I have been the sole caregiver for almost 3 yrs and I am tired and burned out. But I have to hang in there for him for as long as I can. More for financial reasons though next week I am going to a local nursing home and meet with the social worker to see if we qualify for Medicaid for inpatient housing. I think I have done everything i can for him and he needs nursing home care at this point.

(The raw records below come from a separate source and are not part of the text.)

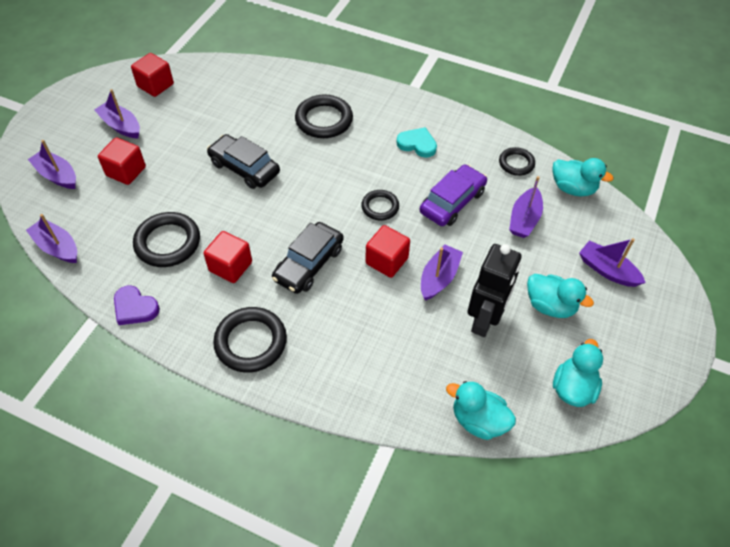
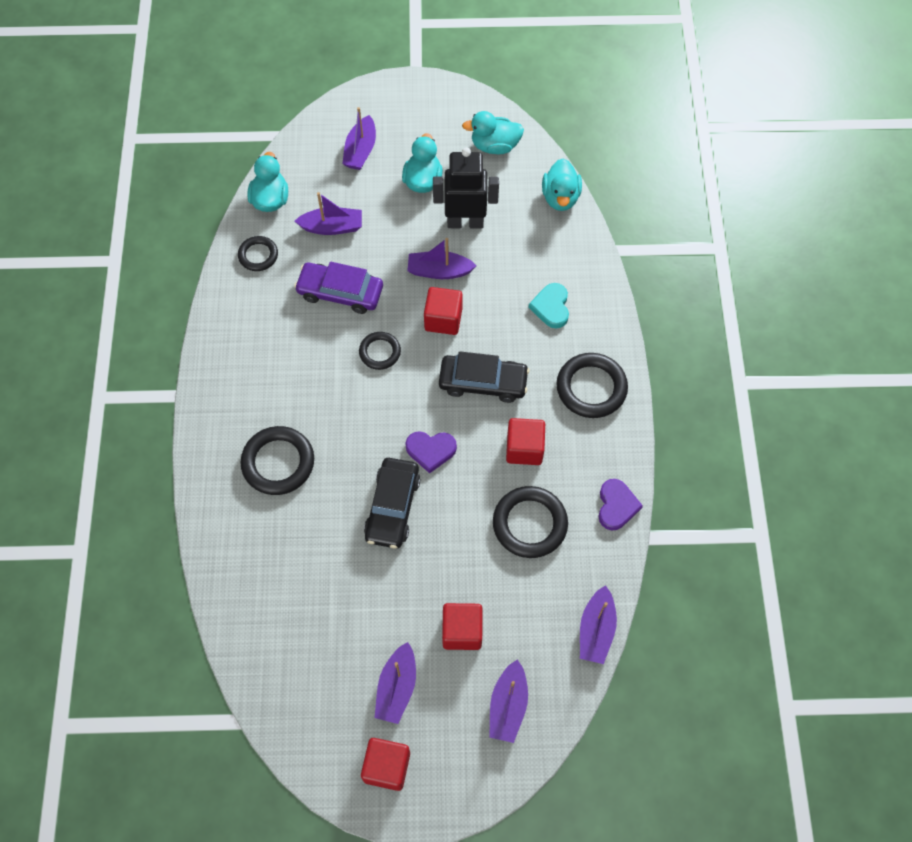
camera: 115 degrees left, 10 degrees up
red cube [131,53,174,97] -> red cube moved to [361,738,410,791]
turquoise heart [396,127,437,158] -> turquoise heart moved to [529,283,569,328]
none -> purple heart [405,431,457,473]

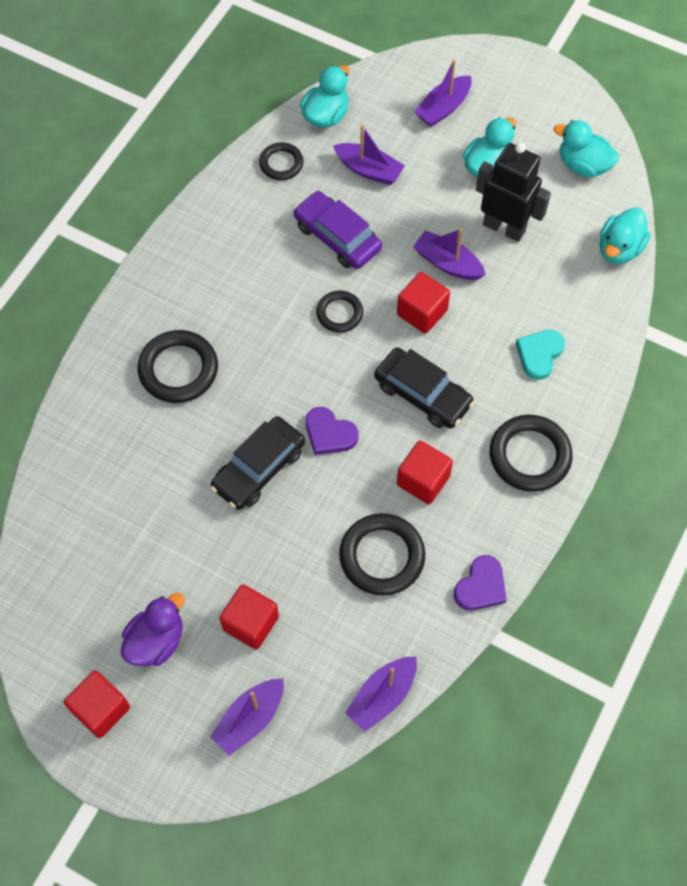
camera: 30 degrees right, 0 degrees up
purple boat [375,642,416,724] -> purple duck [121,593,185,666]

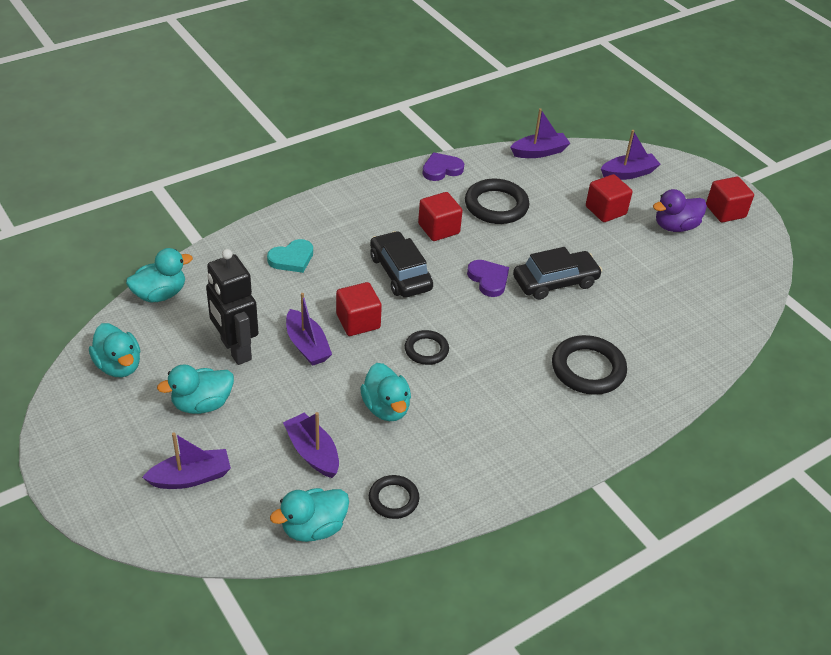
camera: 155 degrees left, 20 degrees down
purple car [294,191,382,269] -> turquoise duck [360,363,411,421]
black ring [490,415,573,492] -> none

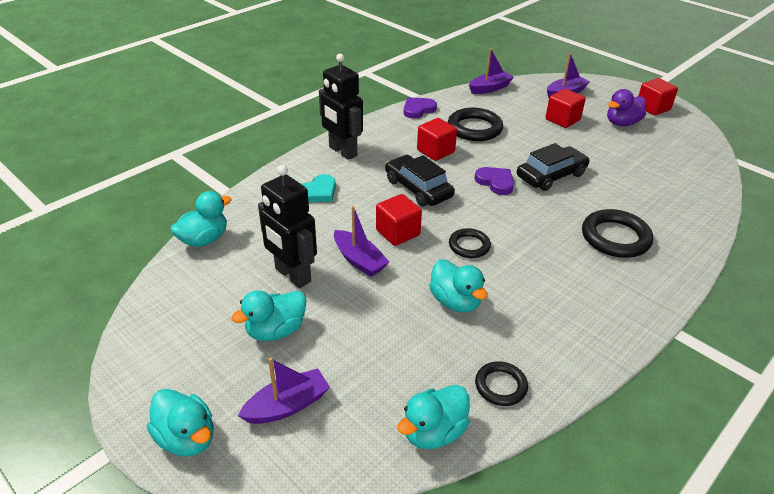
camera: 10 degrees left, 5 degrees down
turquoise duck [89,323,140,377] -> turquoise duck moved to [147,389,214,457]
purple boat [283,412,339,478] -> none
none -> black robot [319,54,363,160]

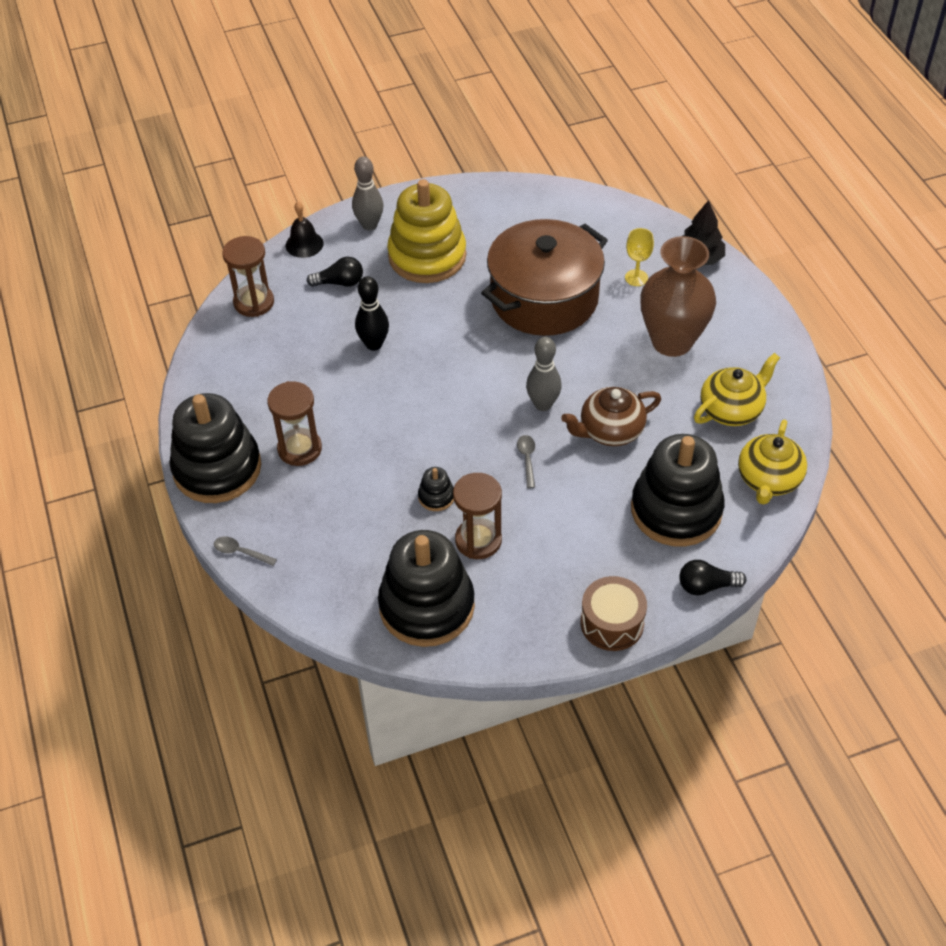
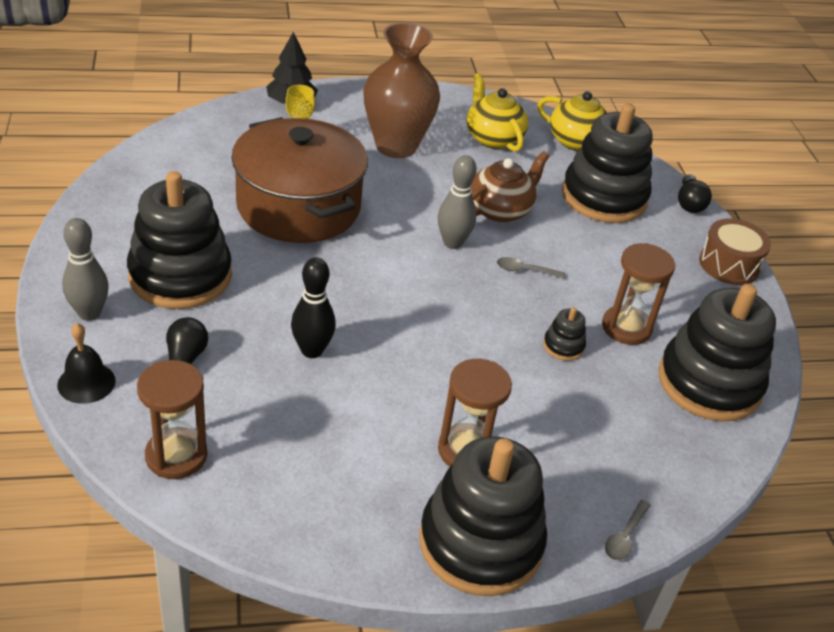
camera: 85 degrees left, 10 degrees down
yellow stacking toy [387,179,466,283] -> black stacking toy [127,171,232,309]
brown teapot [561,387,661,446] -> brown teapot turned 120 degrees counterclockwise [471,151,549,223]

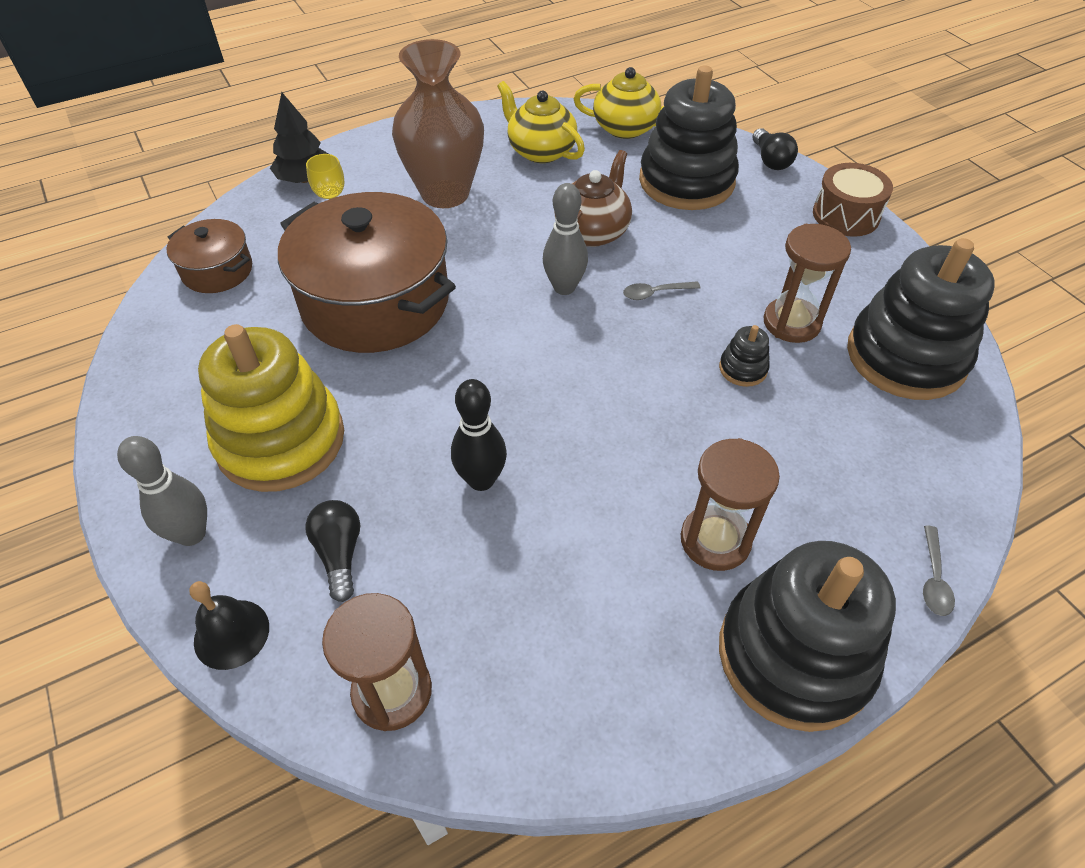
camera: 15 degrees left, 10 degrees up
black stacking toy [127,171,232,309] -> yellow stacking toy [198,324,344,492]
none -> brown pot [167,219,252,293]

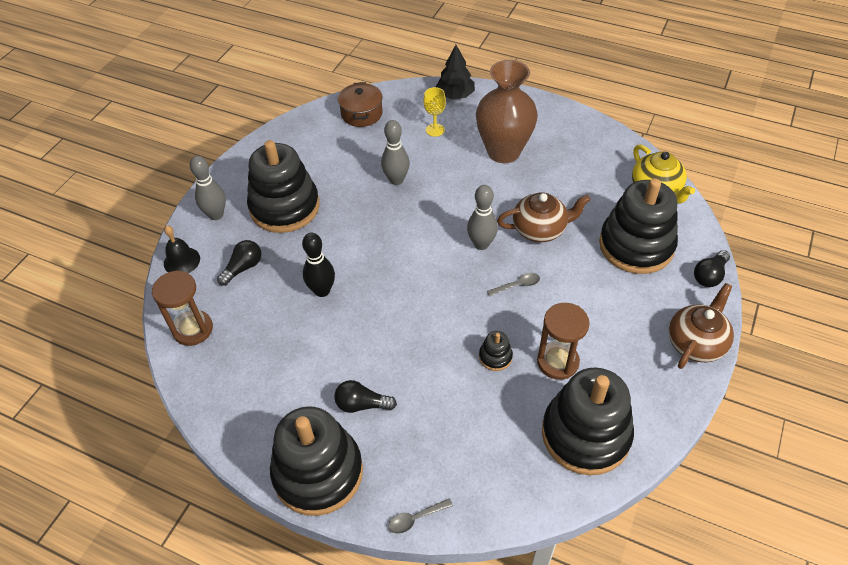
camera: 55 degrees right, 0 degrees up
yellow stacking toy [198,324,344,492] -> black stacking toy [247,140,320,233]
brown pot [278,192,456,353] -> grey bowling pin [381,120,410,185]
yellow teapot [497,81,585,163] -> none
grey spoon [623,281,700,300] -> grey spoon turned 120 degrees clockwise [487,273,540,297]
brown hourglass [681,438,780,571] -> black light bulb [334,380,397,413]
brown drum [813,163,893,237] -> brown teapot [669,283,734,369]

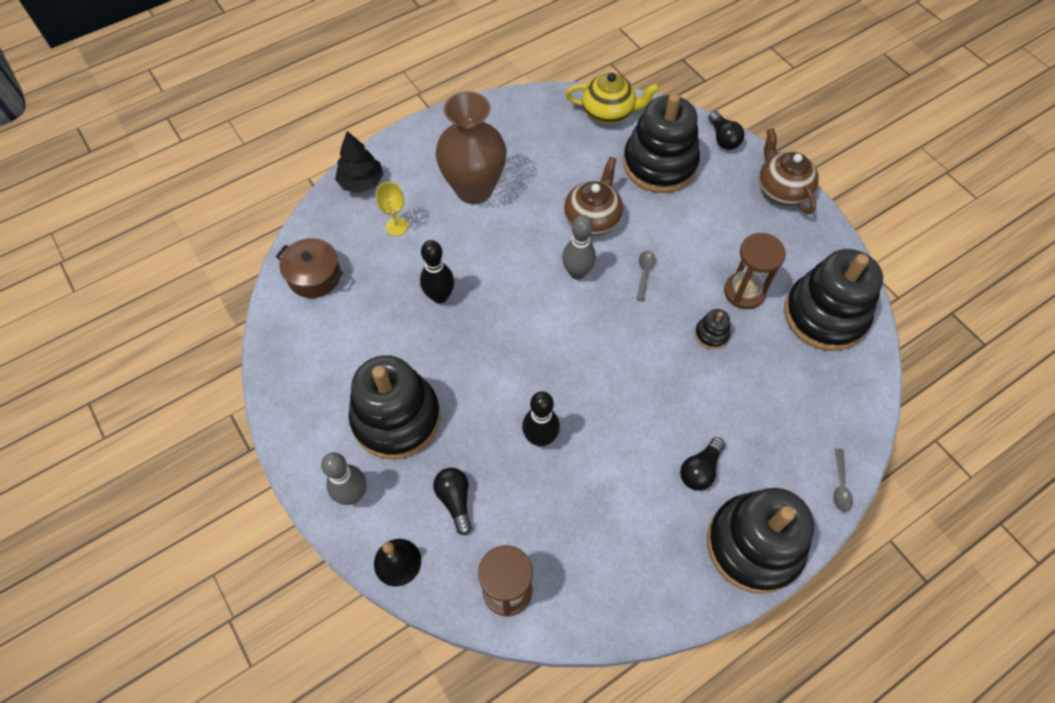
camera: 60 degrees left, 10 degrees up
grey bowling pin [381,120,410,185] -> black bowling pin [420,240,454,303]

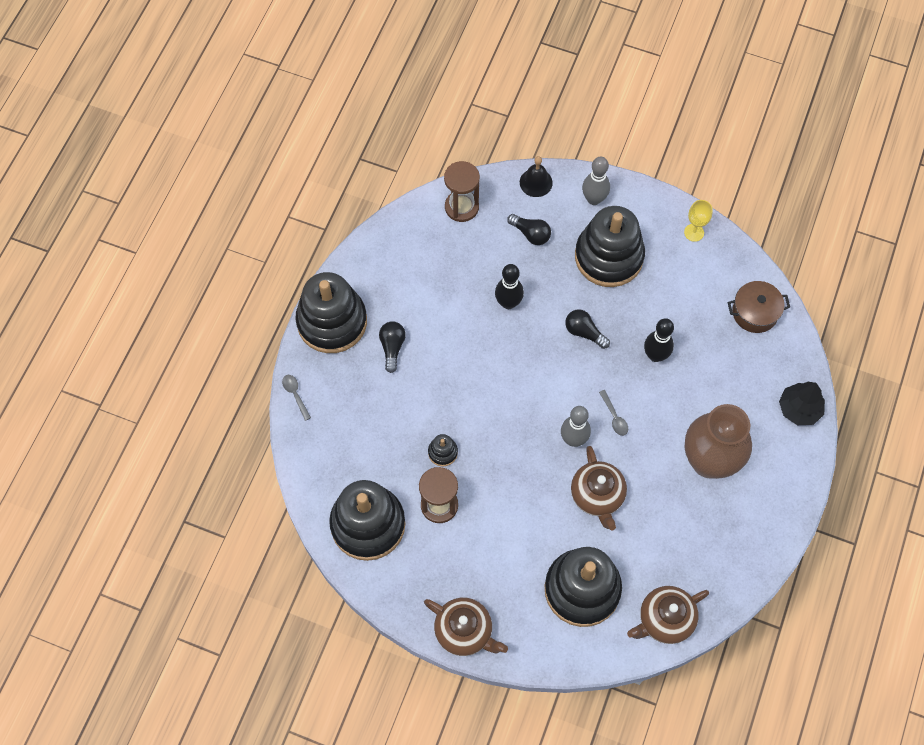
camera: 145 degrees right, 5 degrees up
yellow goblet [376,182,408,236] -> yellow goblet moved to [684,200,713,242]
yellow teapot [566,73,660,124] -> brown teapot [627,586,709,644]
grey spoon [636,251,656,301] -> grey spoon moved to [599,390,628,436]
black light bulb [708,111,744,150] -> black light bulb moved to [565,309,610,349]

Mariawatters profile image
Mariawatters in reply tomjtogether

My heart goes out to you it really does . I’m the one with CBD and thankfully still able to do most things myself although putting on a jumper can lead me to tears on a bad day . I have a great family but I want to go into a home when my time comes . My family all say no but they have no idea what’s ahead of them ... I’ve talked many times on this site about my mum who I cared for for 19 years . She has dreadful mental Heath issues that no one would actually believe it until they seen it and even then they would say “God love her “ ..God love me I wanted to scream . She’s now in a care home as she has osteoporosis and her spine crumpled so I couldn’t manage anymore . I think God seen this and took the decision out of my hands as social services stepped in . I got my mum back as my mum . I hate that she’s in a home but I can now have time with my family which is precious to me now because I don’t know how I’ll be in 6 month or 6 years .. my poor sons think I’ll beat this .. What I’m saying to you is do what is right for you . You can’t care for your husband if you become ill with stress .. i hope you make a decision soon and you both start to enjoy the time you have left together xx hugs from Belfast

in reply toMariawatters

Thank you I just took him to the bathroom and he pees on the floor because he won’t stand up straight. He puts both feet on the toilet seat while setting in the wheelchair and won’t put them down or let go of the bars. I had to call my daughter to get her to help me . Thank god she answered the phone.

Martina_MP profile image
Martina_MP in reply to

Dear Penny, It sounds like you have reached your limit and are feeling very burned out. When I reached that point, I felt very desperate and exhausted, and any little thing was overwhelming. (And toileting issues can really drive me nuts.) You may find that it’s hard to recover your energy even after several weeks. It’s time to rethink your arrangements so you can survive this yourself.